Can I use my preferred analytical package with the Simulacrum?
The Simulacrum is released as downloadable microdata in flat-file or database format so that users can use their preferred analytical package with the Simulacrum.
Can I publish any results generated directly from Simulacrum?
Yes, you can publish your results from the Simulacrum. By doing so you accept your published results are based on synthetic data. If you wish to run your queries on the real data, you can make a request to Public Health England’s Office of Data Release.  We ask that anyone publishing Simulacrum results acknowledges the Simulacrum project. Please visit our acknowledgments page for more information.
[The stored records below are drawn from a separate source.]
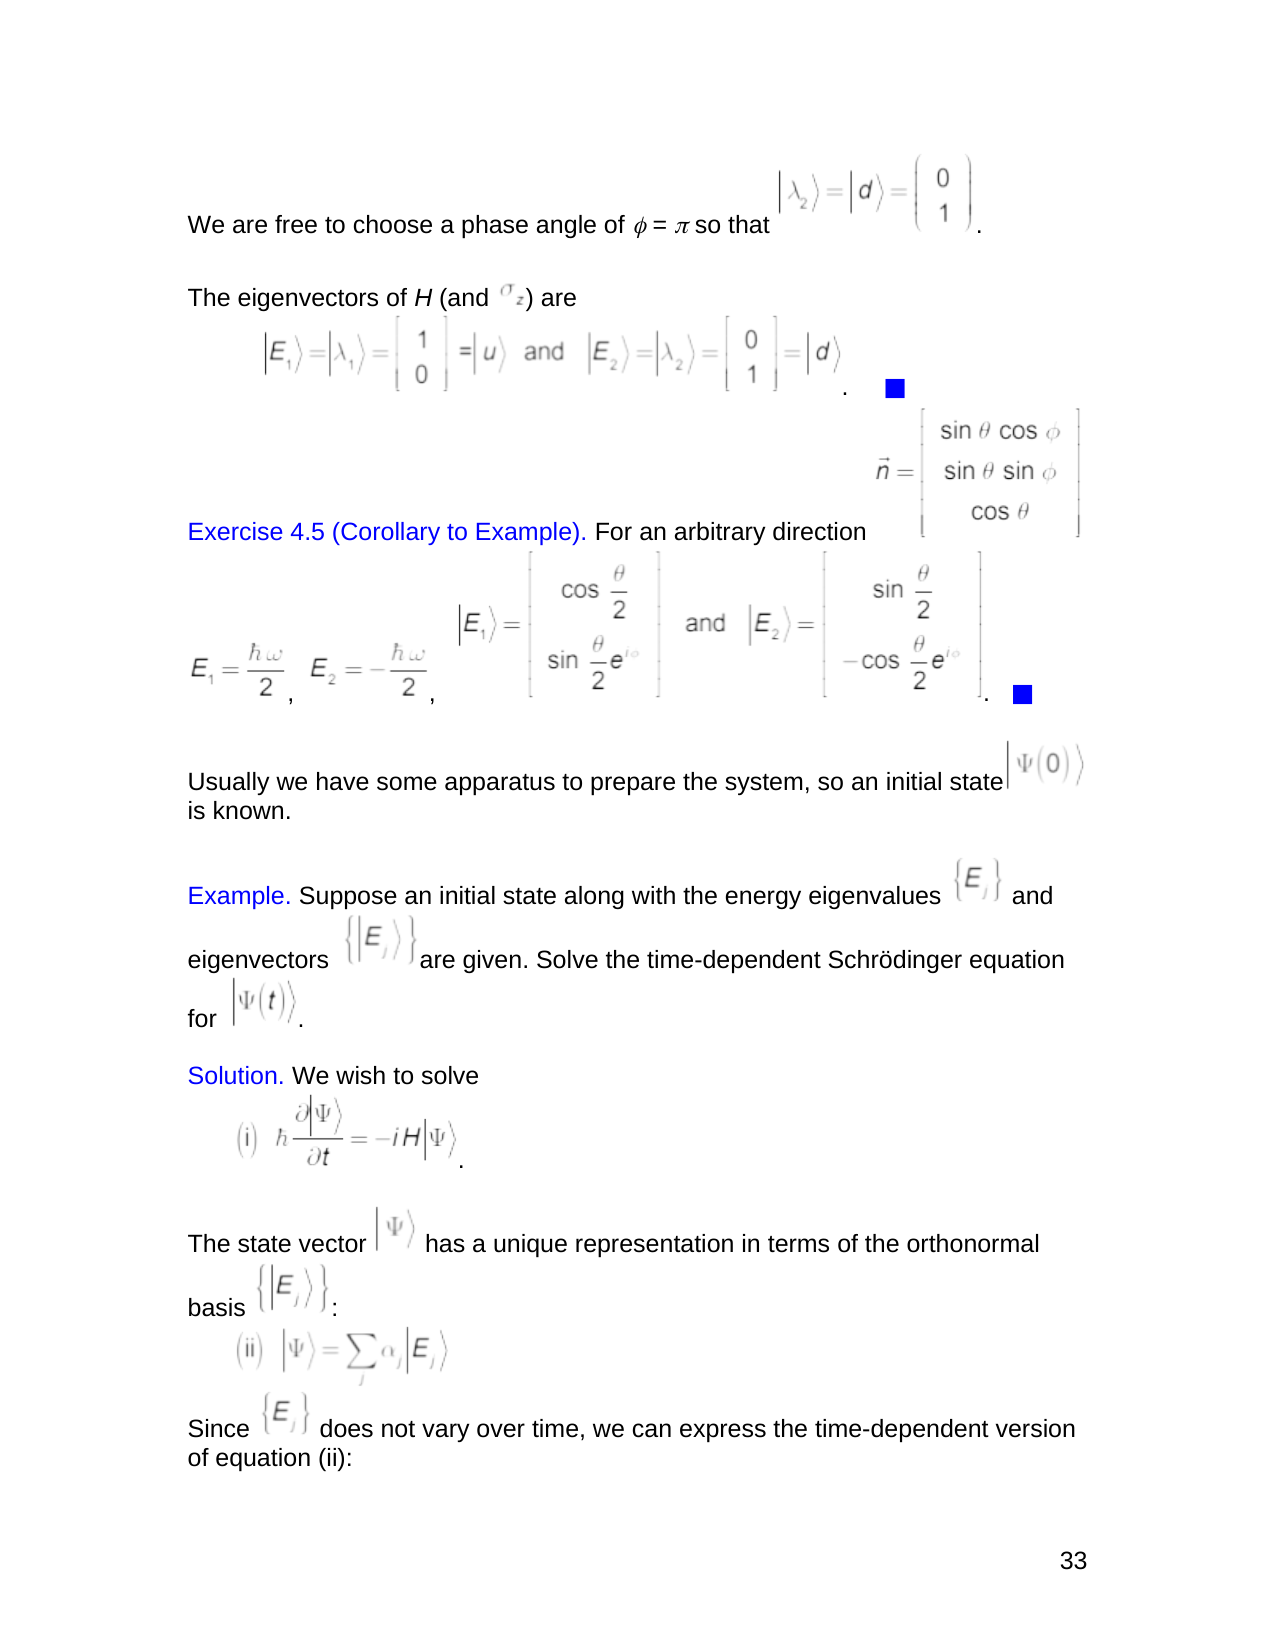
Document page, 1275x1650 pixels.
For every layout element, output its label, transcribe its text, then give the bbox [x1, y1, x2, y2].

text Exercise 4.5 (Corollary to Example). For an arbitrary direction [187, 402, 1087, 546]
text We are free to choose a phase angle of  =  so that . [187, 150, 1087, 238]
text . ■ [187, 312, 1087, 402]
text , , . ■ [187, 546, 1087, 708]
text Usually we have some apparatus to prepare the system, so an initial stateis known. [187, 737, 1087, 825]
text Example. Suppose an initial state along with the energy eigenvalues and eigenvectors are given. Solve the time-dependent Schrödinger equation for . [187, 854, 1087, 1033]
text The eigenvectors of H (and ) are [187, 267, 1087, 312]
text The state vector has a unique representation in terms of the orthonormal basis : [187, 1202, 1087, 1322]
text Solution. We wish to solve [187, 1061, 1087, 1090]
text . [187, 1090, 1087, 1174]
text Since does not vary over time, we can express the time-dependent version of equation (ii): [187, 1387, 1087, 1472]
Information about project sponsors

The Simulacrum is a joint project between Health Data Insight CIC, AstraZeneca (AZ) and IQVIA.  Started in January 2016, staff from all organisations worked together to develop the statistical and technical elements of the build.  The parties involved in this initiative firmly believe that improving access to this data will directly benefit patients by improving health outcomes.
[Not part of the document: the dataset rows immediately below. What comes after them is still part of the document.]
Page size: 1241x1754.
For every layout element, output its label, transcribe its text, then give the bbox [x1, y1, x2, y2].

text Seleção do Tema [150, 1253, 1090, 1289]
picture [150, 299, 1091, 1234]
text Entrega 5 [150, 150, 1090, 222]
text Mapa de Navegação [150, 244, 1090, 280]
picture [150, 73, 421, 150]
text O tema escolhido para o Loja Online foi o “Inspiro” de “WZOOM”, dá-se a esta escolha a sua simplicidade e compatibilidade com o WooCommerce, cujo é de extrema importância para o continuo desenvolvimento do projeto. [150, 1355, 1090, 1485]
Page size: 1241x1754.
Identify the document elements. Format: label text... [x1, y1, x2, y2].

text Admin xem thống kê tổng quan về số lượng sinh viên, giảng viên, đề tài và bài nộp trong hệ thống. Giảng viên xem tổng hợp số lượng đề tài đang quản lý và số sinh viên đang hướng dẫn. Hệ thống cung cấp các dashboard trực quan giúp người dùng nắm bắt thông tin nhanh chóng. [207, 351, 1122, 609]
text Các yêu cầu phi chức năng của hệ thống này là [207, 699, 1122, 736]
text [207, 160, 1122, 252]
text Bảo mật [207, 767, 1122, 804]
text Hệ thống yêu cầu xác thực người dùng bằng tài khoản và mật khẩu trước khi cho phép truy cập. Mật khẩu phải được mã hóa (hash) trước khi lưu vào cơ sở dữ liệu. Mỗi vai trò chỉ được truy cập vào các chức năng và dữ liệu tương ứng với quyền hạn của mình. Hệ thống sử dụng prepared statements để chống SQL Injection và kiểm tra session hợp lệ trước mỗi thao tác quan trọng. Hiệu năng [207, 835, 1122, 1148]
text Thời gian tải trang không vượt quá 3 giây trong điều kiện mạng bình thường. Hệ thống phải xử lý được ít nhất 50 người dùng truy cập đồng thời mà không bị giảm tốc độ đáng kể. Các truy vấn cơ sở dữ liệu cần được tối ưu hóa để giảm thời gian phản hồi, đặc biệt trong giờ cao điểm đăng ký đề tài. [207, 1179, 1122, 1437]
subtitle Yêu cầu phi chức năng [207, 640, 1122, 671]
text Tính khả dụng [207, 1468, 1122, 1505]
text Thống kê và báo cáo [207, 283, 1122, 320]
What are the roles of AZ and IQVIA on the project?
AZ and IQVIA provided data science, oncology and technology expertise; and along with academic and research colleagues were responsible for ensuring that the simulated database could be used to answer relevant and important questions. AZ and IQVIA tested the prototype of the Simulacrum before it was released.

AZ and IQVIA co-funded the development of the Simulacrum pilot.

At no time were AZ or IQVIA given access to patient identifiable data.

What is the role of Public Health England (PHE) in the project?
PHE is responsible for the National Cancer Registration and Analysis Service (NCRAS) that collects the sensitive confidential cancer information. PHE recognises the benefits of using data for the public good but also takes its responsibility for protecting confidentiality very seriously and is committed to optimising the use of public data.  As such, PHE has no direct role in the development of the Simulacrum through the PHE Office for Data Release did provide the anonymous data that enabled the project to progress.
What is the role of Health Data Insight CIC on the project?
Health Data Insight (HDI) CIC is a social enterprise that has been created to develop technical solutions that deliver benefits to patients the NHS and public.  As a Community Interest Company HDI is required to ensure that all the value produced from this work is captured for the social good.  The Simulacrum is therefore available freely for anyone to use under an MIT License.

HDI owns the intellectual property and was responsible for managing the testing and development of the Simulacrum.